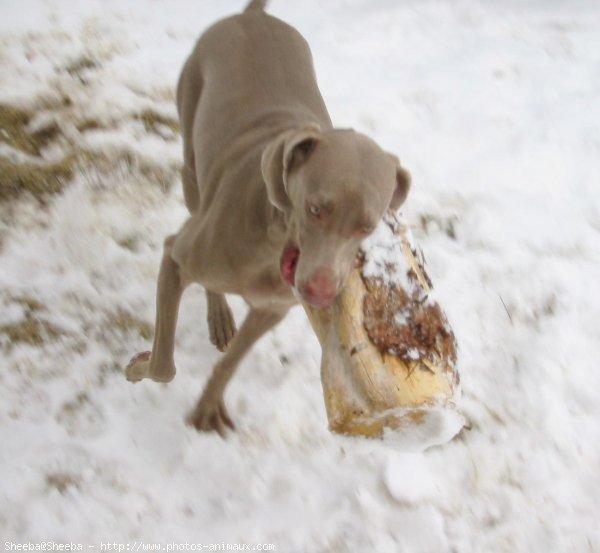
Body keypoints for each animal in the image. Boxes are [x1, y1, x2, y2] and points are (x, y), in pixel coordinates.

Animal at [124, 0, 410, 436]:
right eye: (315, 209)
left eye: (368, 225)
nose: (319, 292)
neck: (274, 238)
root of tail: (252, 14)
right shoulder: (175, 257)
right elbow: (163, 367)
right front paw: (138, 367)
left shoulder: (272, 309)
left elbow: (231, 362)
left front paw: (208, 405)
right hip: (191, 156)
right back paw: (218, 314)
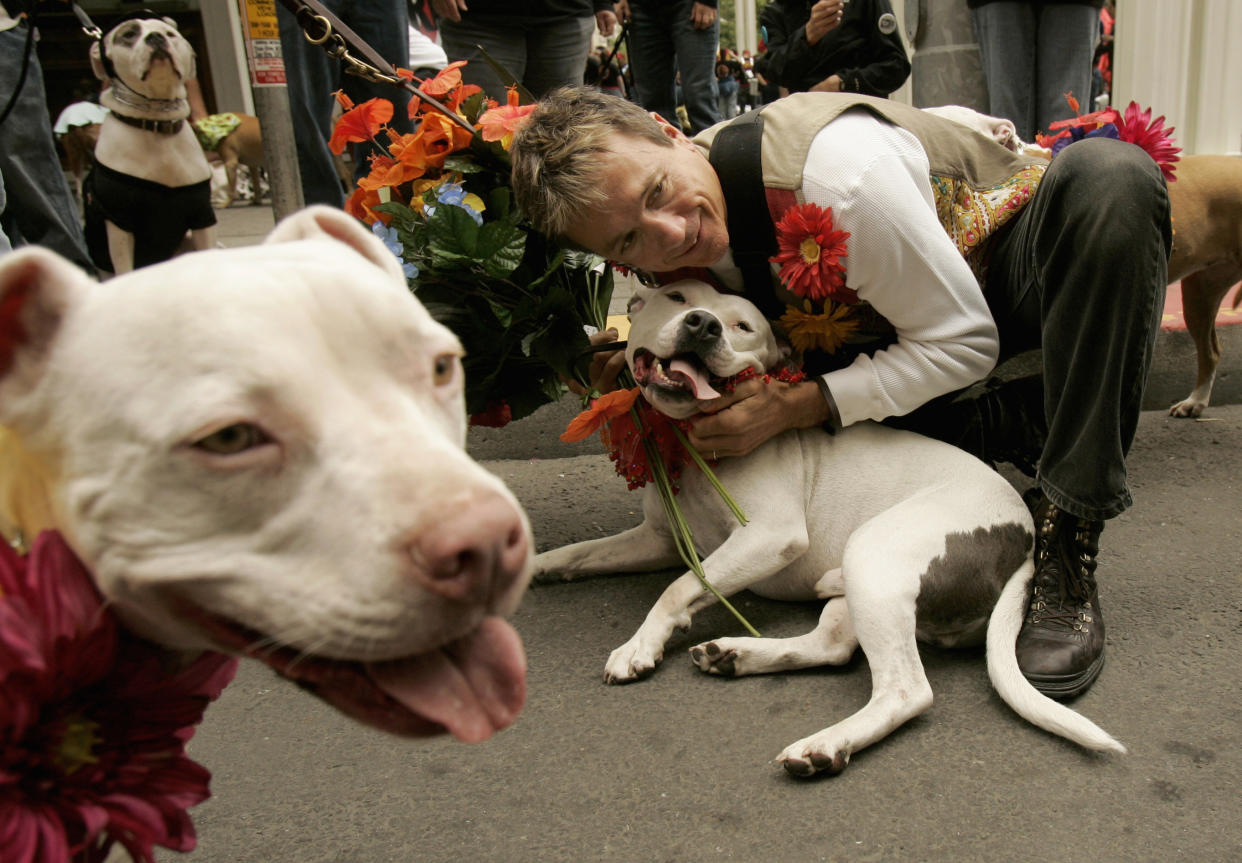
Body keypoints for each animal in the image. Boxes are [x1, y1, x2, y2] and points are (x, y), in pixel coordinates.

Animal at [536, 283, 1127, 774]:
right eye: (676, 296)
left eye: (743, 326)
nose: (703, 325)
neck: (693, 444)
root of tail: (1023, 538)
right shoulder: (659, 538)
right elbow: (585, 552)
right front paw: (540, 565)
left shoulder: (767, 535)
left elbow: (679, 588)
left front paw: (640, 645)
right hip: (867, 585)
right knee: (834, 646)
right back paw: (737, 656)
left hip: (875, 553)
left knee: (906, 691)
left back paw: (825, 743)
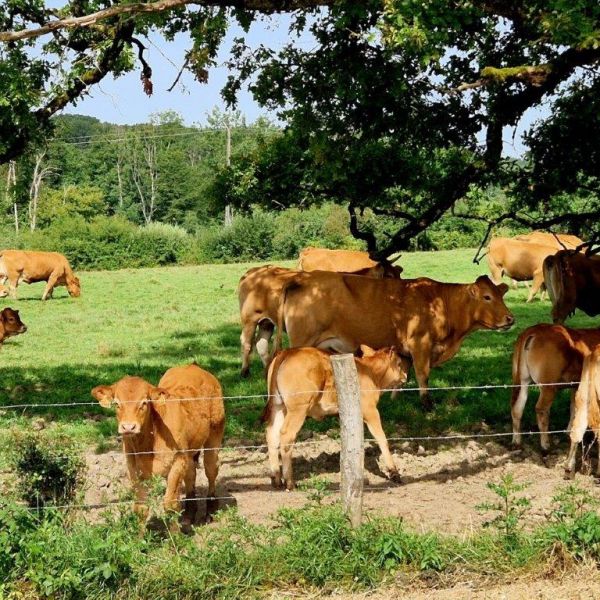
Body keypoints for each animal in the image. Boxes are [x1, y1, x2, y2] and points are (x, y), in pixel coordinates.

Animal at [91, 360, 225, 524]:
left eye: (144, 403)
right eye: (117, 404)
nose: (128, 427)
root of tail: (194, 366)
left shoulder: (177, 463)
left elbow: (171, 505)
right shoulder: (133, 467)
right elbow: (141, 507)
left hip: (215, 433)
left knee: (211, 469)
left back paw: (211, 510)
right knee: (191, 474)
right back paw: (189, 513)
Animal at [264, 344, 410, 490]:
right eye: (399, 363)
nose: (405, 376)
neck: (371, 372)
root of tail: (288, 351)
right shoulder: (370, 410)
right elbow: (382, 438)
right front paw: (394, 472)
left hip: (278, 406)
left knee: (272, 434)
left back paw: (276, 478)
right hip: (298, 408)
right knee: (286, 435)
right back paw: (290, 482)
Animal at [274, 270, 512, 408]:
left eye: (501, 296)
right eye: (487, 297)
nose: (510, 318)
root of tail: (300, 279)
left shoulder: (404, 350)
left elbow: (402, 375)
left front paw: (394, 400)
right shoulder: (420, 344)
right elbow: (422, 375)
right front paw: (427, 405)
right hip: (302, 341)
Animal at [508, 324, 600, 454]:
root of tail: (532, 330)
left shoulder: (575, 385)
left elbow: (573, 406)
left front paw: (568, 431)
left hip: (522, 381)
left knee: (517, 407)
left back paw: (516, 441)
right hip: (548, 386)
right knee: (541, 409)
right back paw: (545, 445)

...

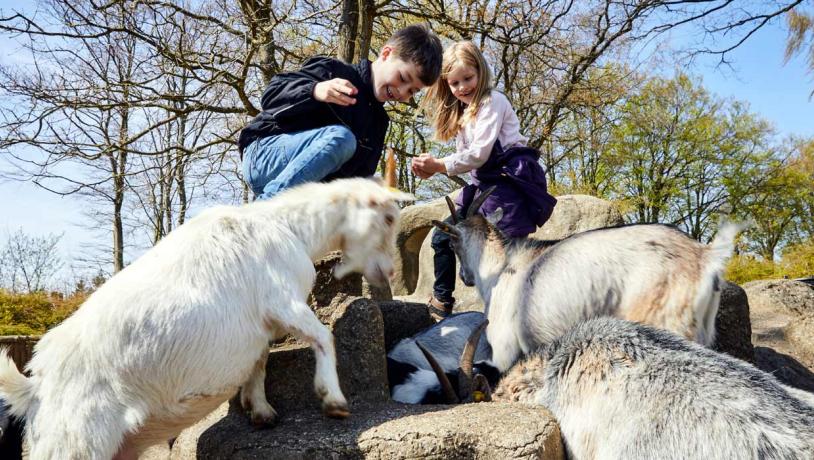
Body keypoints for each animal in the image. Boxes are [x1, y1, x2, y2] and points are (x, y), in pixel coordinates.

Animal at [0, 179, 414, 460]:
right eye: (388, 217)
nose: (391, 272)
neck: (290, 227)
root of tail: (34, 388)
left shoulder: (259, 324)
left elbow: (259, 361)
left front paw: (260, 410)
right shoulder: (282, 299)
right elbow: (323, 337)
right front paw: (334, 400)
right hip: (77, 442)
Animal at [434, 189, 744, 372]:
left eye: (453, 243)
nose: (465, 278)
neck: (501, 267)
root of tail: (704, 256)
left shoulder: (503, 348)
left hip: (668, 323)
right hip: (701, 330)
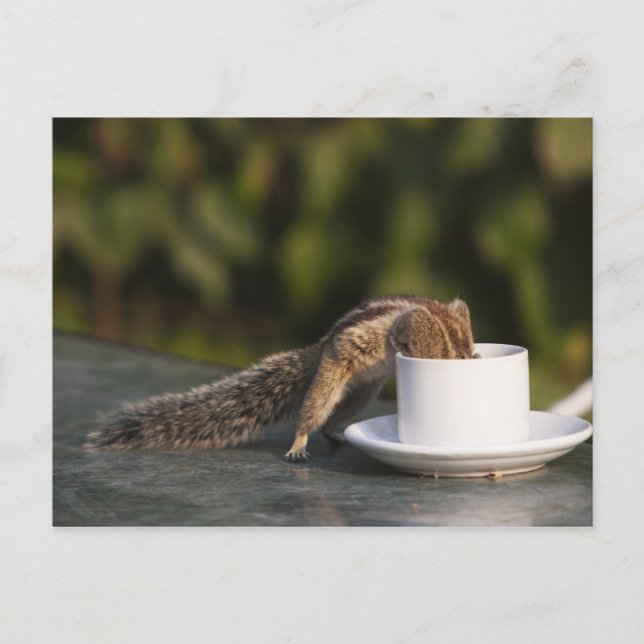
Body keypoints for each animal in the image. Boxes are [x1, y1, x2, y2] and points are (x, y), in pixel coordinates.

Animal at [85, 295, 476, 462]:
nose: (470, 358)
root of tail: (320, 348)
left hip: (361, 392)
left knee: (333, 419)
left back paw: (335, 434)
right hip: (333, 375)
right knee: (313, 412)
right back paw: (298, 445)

* _What this task involves_
Reproduce, word for word and in full, only the lines above that start at the line with "left shoulder: (404, 350)" and run through the line with "left elbow: (573, 406)", both ends included.

* _Solution for this exercise_
left shoulder: (404, 350)
left elbow: (402, 375)
left front paw: (394, 400)
right shoulder: (420, 344)
right elbow: (422, 375)
right front paw: (427, 405)
right hip: (302, 341)
Animal at [508, 324, 600, 454]:
root of tail: (532, 330)
left shoulder: (575, 385)
left elbow: (573, 406)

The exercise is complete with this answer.